**YOUR INSTRUCTIONS**
Images within the entries are to be omitted; the remainder must be reproduced exactly.

Stored data entries
○ ○ ○

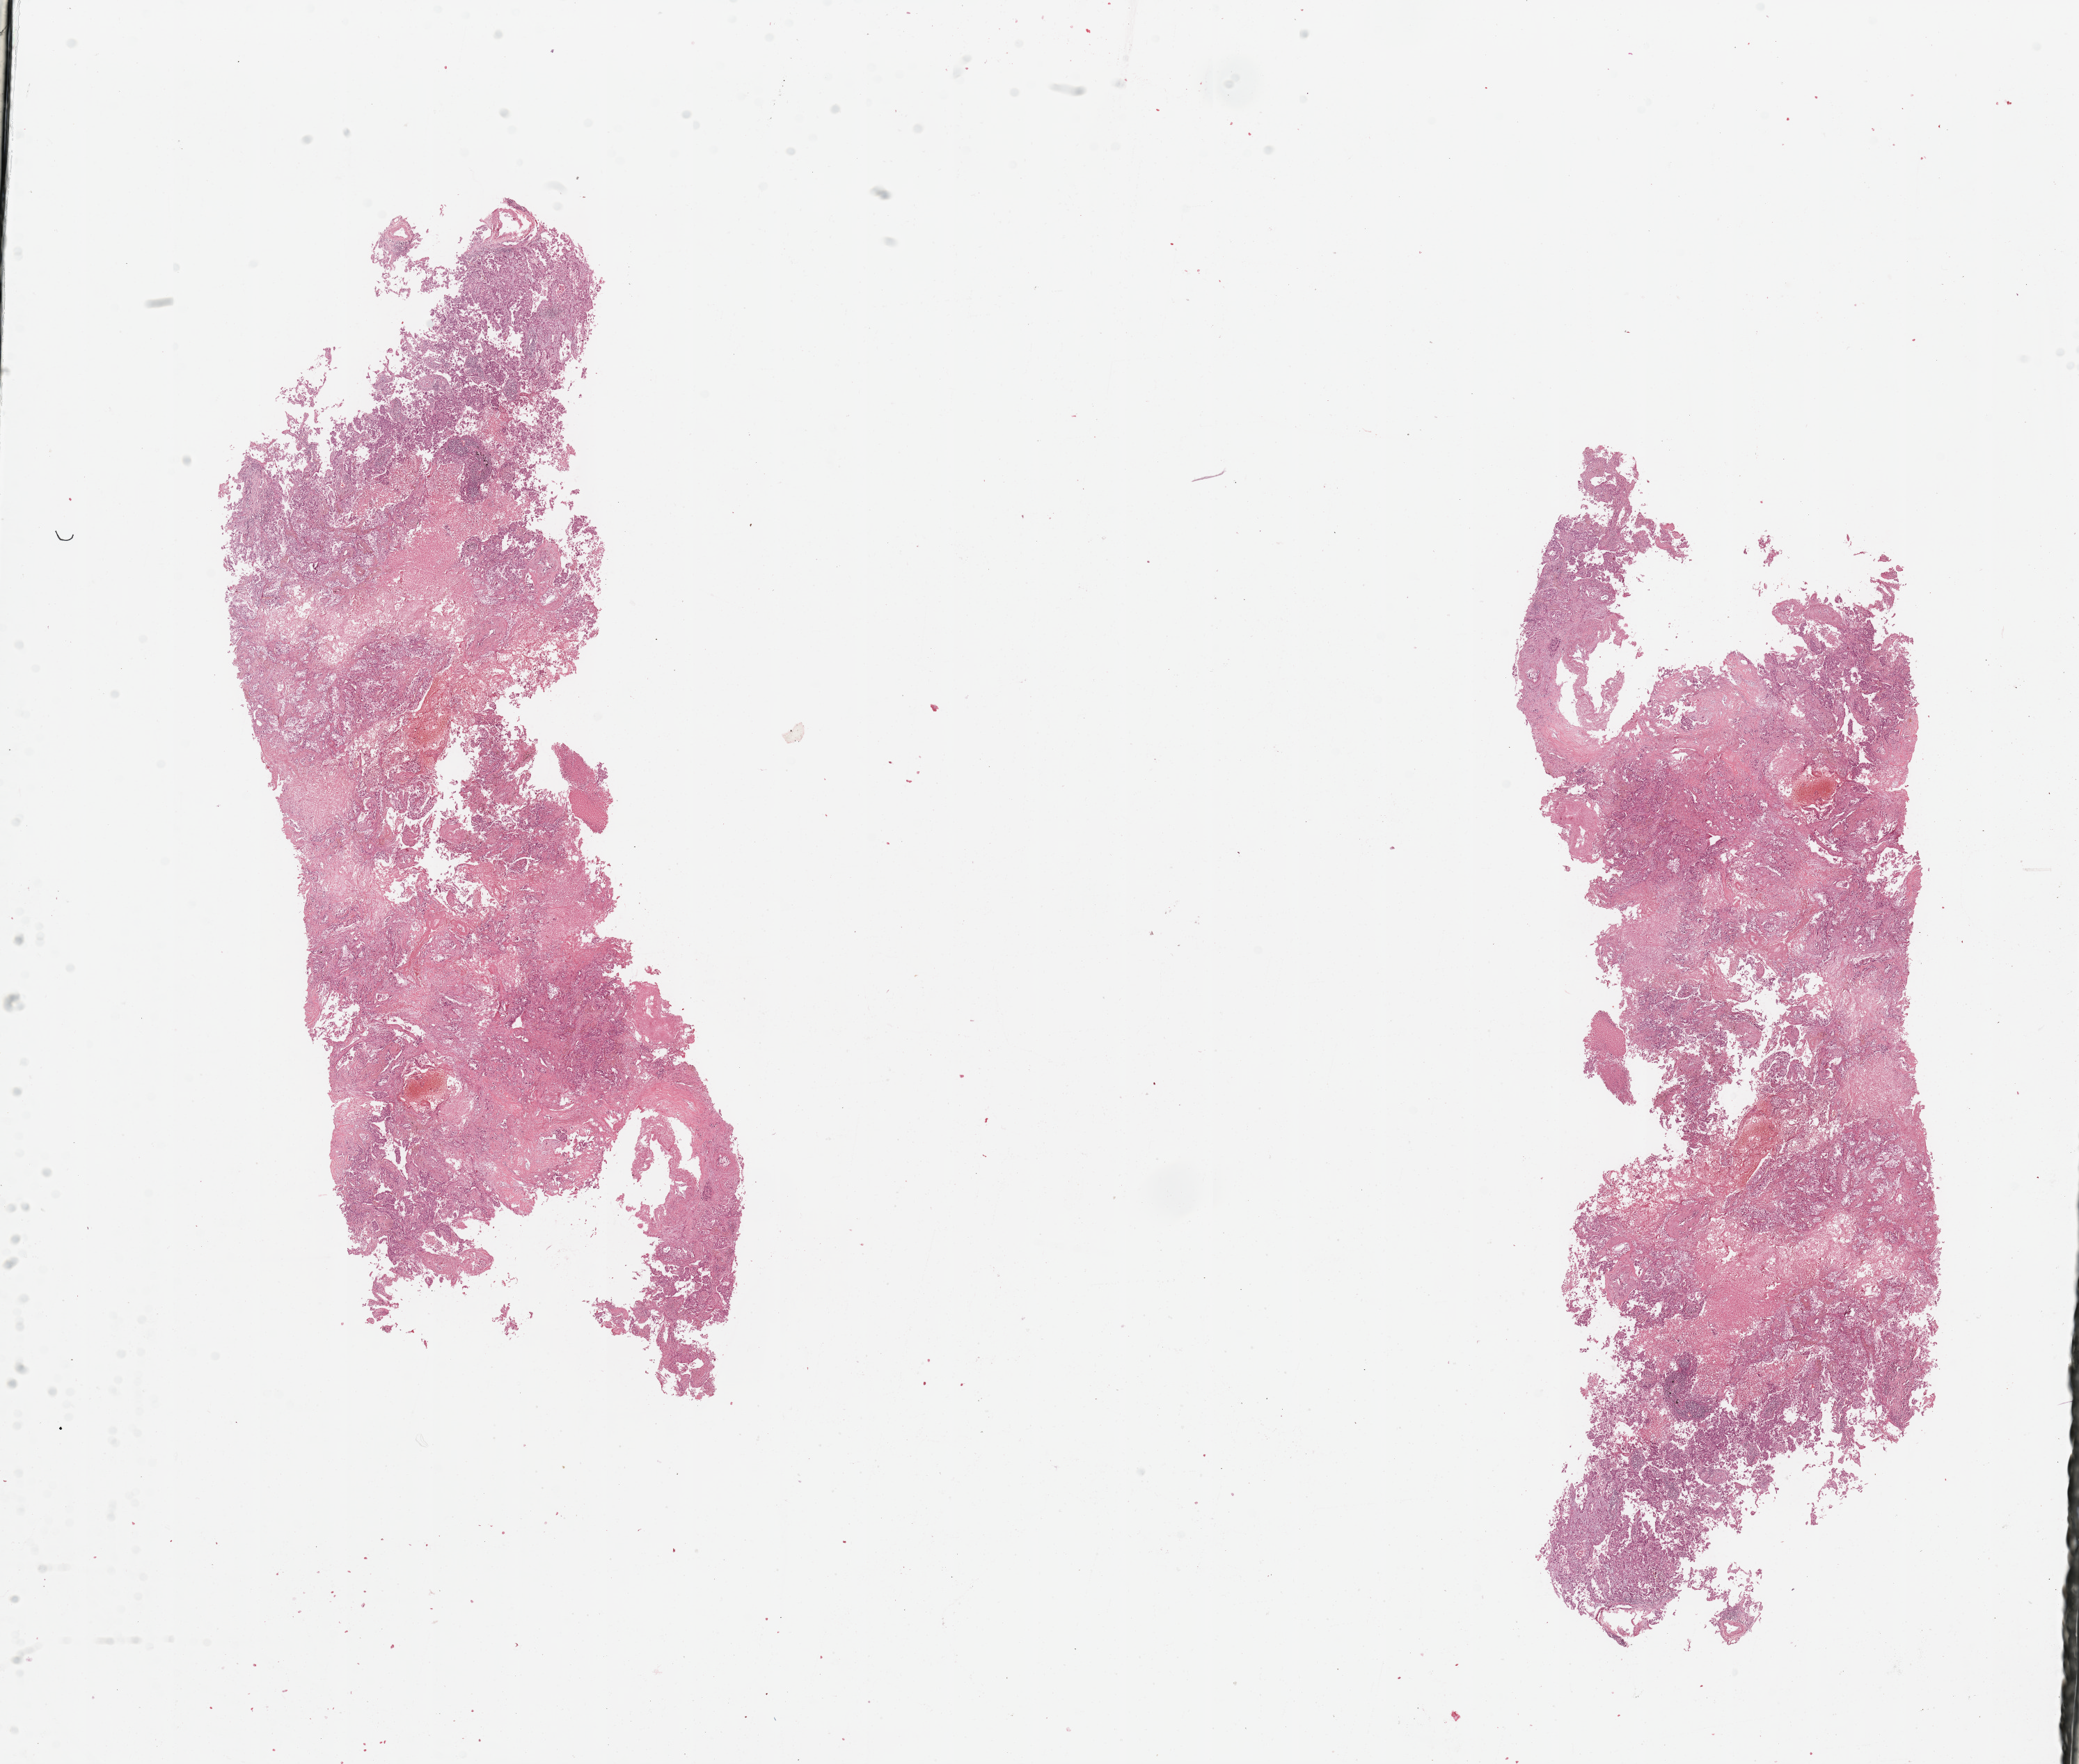
Digitized Hematoxylin and eosin (H&E) stained tissue section (whole slide) — whole scanned area (about 23.6 x 20.0 mm) shown as a low-resolution overview, lung, tumour tissue. Male, 72 y/o. Histologic grade: G2 (moderately differentiated).
AJCC pathologic stage: IB. Primary tumour site (as recorded): left lower lobe. Histologic diagnosis: Adenocarcinoma, NOS.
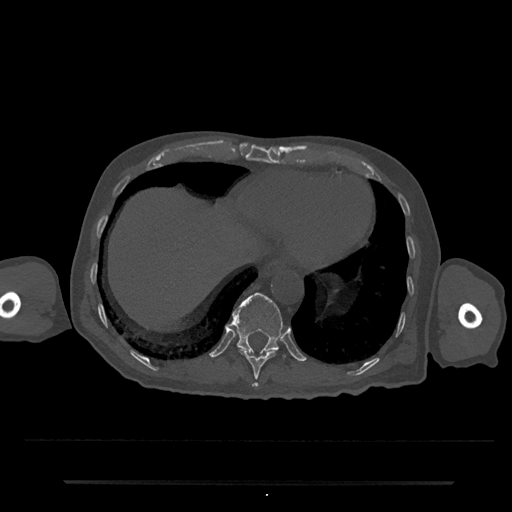
CT including the spine, one axial slice; position 284 of 797 along the scan axis; reconstruction kernel Br40s/3; 120 kVp; bone window (W 1800 / L 400 HU); 0.5 mm slice thickness; 512 × 512 image matrix, field of view 427 × 427 mm. Male patient, age 74 years. Case-level facts recorded for this patient, not image findings: primary cancer: prostate.
Annotated regions visible in this slice (semi-automatic segmentation, software-assisted and operator-edited):
- T10 vertebra: bounding box <239,349,277,387> (left, top, right, bottom; pixels)
- T11 vertebra: <230,292,285,357>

○ ○ ○

**WORKED SOLUTION**
Digitized Hematoxylin and eosin (H&E) stained tissue section (whole slide) — whole scanned area (about 23.6 x 20.0 mm) shown as a low-resolution overview, lung, tumour tissue. Male, 72 y/o. Histologic grade: G2 (moderately differentiated).
AJCC pathologic stage: IB. Primary tumour site (as recorded): left lower lobe. Histologic diagnosis: Adenocarcinoma, NOS.
CT including the spine, one axial slice; position 284 of 797 along the scan axis; reconstruction kernel Br40s/3; 120 kVp; bone window (W 1800 / L 400 HU); 0.5 mm slice thickness; 512 × 512 image matrix, field of view 427 × 427 mm. Male patient, age 74 years. Case-level facts recorded for this patient, not image findings: primary cancer: prostate.
Annotated regions visible in this slice (semi-automatic segmentation, software-assisted and operator-edited):
- T10 vertebra: bounding box <239,349,277,387> (left, top, right, bottom; pixels)
- T11 vertebra: <230,292,285,357>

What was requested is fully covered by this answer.